The first goal is to do a thorough cleaning of your vehicle’s interior. Not only is this a good excuse to get rid of any garbage and unnecessary junk, but it gives you better sight lines for scouring the inside of the SUV. During this stage, remove anything that you can, such as cloth seat covers and even rubber floor mats. Your objective should be to strip your vehicle down to the bare necessities inside.
Then, rent a heat-based steamer to carefully and completely clean all the surfaces in your SUV. Expect to spend some time literally going over every place that’s likely to be a flea hangout. Give the Escape at least two go-rounds of the steamer, and you should eradicate a significant portion of any fleas. Fleas cannot live in extreme heat conditions, so do your best to make the vehicle uninhabitable to the pests.
After steaming the surfaces hit them up with a strong vacuum. Really get into the crevices between the cushions on the seats and underneath the seats as well. Remind yourself that fleas are tiny and may not be in view, but they’re obviously hiding somewhere. Most of the time, they’re not going to be in plain sight, so you’ll have to hunt for them.
If you’re using your home vacuum, be sure to thoroughly clean it before returning it to your house. Otherwise, you may just track your flea problem into the house, which will give you one more headache.
People lucky enough to catch a flea infestation early may be able to get away with steaming and vacuuming daily for a few days to kill off the flea population. However, if you’ve been hit hard with fleas, you may need to move on to other tactics in addition to steaming and vacuuming.
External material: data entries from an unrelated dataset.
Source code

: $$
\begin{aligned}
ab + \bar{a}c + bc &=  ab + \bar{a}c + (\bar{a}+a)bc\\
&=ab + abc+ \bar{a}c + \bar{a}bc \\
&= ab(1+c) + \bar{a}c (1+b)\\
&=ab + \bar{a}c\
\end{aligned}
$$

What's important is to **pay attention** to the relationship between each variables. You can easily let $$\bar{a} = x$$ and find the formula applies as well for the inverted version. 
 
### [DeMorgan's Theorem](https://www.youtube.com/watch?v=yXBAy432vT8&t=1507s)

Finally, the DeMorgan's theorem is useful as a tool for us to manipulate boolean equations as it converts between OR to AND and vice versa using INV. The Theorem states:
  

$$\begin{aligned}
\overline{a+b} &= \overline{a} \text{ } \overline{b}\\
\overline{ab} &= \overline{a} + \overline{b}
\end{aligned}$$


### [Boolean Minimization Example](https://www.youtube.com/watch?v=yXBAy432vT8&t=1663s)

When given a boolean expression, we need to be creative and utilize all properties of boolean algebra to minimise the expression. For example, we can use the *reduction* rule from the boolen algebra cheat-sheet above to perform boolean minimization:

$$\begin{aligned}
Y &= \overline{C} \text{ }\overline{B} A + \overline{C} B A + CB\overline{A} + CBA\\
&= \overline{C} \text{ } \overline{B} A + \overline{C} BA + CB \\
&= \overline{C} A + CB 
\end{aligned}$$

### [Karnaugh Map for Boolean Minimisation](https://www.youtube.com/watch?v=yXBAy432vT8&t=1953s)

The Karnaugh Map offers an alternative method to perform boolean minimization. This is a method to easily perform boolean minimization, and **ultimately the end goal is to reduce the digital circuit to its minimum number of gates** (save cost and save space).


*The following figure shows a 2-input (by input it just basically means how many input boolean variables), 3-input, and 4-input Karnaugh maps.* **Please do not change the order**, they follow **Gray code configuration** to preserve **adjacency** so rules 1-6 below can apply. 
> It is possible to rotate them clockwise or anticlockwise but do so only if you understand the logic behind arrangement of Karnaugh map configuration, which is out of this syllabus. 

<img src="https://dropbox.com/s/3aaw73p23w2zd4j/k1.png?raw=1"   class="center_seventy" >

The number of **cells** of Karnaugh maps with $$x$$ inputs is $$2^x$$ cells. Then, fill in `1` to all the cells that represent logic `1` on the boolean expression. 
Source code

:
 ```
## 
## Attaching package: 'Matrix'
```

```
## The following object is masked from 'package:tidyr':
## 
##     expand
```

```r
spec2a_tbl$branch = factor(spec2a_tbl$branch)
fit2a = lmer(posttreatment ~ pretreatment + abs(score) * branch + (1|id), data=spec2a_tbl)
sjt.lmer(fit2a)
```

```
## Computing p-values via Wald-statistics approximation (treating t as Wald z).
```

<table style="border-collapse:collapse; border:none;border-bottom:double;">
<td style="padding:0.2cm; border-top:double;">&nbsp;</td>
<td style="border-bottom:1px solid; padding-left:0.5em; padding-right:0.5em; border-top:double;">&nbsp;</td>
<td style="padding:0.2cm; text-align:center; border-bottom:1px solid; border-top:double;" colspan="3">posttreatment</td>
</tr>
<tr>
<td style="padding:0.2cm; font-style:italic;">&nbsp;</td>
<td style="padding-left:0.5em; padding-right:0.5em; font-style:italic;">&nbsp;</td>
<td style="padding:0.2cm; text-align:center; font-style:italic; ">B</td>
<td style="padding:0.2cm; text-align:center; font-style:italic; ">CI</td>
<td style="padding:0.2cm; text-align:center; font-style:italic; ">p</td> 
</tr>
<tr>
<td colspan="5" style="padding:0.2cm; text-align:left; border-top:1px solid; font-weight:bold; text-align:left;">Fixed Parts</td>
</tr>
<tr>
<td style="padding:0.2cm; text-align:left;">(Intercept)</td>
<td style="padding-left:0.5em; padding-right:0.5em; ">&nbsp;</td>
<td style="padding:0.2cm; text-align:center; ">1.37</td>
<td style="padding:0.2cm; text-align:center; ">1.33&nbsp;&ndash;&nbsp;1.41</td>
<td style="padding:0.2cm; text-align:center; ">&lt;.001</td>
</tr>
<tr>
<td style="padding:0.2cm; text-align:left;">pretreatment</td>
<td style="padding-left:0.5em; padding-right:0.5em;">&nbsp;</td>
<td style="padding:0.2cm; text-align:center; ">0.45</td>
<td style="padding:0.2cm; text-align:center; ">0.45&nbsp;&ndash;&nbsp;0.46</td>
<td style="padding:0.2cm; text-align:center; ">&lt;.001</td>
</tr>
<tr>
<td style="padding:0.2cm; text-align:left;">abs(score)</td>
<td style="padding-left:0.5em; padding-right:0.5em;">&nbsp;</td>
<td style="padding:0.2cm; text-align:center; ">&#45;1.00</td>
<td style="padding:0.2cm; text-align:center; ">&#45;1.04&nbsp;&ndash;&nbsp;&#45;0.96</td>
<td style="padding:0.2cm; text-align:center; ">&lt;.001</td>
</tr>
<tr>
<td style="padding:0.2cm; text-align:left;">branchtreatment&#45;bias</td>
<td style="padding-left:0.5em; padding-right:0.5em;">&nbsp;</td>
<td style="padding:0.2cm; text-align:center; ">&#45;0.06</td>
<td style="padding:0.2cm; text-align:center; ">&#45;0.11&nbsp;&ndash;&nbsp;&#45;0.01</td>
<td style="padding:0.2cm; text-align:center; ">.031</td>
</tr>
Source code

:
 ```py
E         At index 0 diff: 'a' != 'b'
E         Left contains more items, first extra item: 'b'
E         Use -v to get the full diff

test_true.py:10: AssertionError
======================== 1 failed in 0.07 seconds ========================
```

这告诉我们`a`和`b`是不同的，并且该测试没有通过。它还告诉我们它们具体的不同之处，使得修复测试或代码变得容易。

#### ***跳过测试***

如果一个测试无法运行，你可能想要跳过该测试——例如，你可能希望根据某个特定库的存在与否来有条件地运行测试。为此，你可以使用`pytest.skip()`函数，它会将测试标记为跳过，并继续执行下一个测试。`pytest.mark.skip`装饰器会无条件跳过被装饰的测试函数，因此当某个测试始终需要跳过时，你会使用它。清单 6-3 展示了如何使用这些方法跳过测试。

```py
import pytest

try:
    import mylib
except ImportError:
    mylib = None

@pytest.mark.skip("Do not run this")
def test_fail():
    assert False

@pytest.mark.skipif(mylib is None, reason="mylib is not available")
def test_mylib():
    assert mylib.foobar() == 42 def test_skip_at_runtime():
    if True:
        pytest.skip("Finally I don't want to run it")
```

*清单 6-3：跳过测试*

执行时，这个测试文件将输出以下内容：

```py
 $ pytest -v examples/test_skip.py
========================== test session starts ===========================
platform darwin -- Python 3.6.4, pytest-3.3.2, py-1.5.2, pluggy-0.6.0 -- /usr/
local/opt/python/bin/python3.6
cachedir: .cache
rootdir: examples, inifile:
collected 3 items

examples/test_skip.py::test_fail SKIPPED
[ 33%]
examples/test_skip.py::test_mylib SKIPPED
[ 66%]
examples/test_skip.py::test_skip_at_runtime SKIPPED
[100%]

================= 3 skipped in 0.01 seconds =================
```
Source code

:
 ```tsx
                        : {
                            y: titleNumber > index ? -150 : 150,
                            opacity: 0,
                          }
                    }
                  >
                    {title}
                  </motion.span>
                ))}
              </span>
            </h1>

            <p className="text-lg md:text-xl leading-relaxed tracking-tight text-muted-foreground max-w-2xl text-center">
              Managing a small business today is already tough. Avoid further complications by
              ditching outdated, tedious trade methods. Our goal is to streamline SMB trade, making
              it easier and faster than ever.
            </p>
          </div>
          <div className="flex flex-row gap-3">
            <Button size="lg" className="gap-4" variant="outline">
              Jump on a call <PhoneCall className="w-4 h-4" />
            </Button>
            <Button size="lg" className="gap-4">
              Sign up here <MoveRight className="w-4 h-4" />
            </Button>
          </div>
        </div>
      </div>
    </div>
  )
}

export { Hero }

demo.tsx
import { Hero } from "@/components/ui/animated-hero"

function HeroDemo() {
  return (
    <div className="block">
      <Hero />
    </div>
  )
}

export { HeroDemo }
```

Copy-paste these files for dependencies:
The first is to get a flea and tick spray designed for carpeting and fabrics. Look online for ones with the best reviews so you can ensure you’re buying a product that will be worth your investment. After spraying, let the spray work its magic for about an hour to two hours. Then, air out the vehicle and re-vacuum.
A similar product to sprays are flea powders. These work in much the same way as sprays, but are obviously in a different form. Again, you’ll want to vacuum the powder up along with any dead flea carcasses.
One special note: Some people have allergic reactions not just to flea bites, but to sprays and powders. If you or someone in your family is sensitive to certain flea toxins, you may need to choose an all-natural, organic flea and tick remedy rather than a more potent, chemically infused one.
Keep Your SUV Humming After a Flea Infestation
A single flea infestation is one too many, so take measures to avoid a repeat performance of this tiring, exasperating, and itchy experience.
Get your dog’s flea situation under control before any more rides. You may even have a whole-house flea problem, but with consistent cleaning and application of flea powders, sprays, and possibly a home “bomb”, you can rid yourself of these nasty pests.
Stay up to date on your dog’s flea prevention. Place a reminder on your online calendar so you never forget to apply medications or schedule veterinary appointments.
Carefully inspect your pet for fleas and ticks after you’ve been in woodsy areas. For instance, after every walk through your local park, do a once-over with a comb. Flea combs can reveal far more than you expected, and it’s best to know early that a few fleas hitched a ride with your furry friend!
Avoid allowing others to bring their pets into your SUV. Sure, they’re your friends or relatives, but are you certain they have taken care of their dogs? Not everyone is as conscientious as you might be, and they could wind up bringing fleas into your Escape.
Be on the lookout for first indicators of fleas in both your vehicle and house. Typically, fleas stick closely to pets; they only move to humans when they get in the carpeting and furniture. A sure sign of fleas is a mass of red, itchy bumps on the lower part of your legs.
Fear not: Fleas aren’t an insurmountable issue. Yes, they’re annoying as anything, but with proper care, you can bring your SUV back to its pre-flea condition.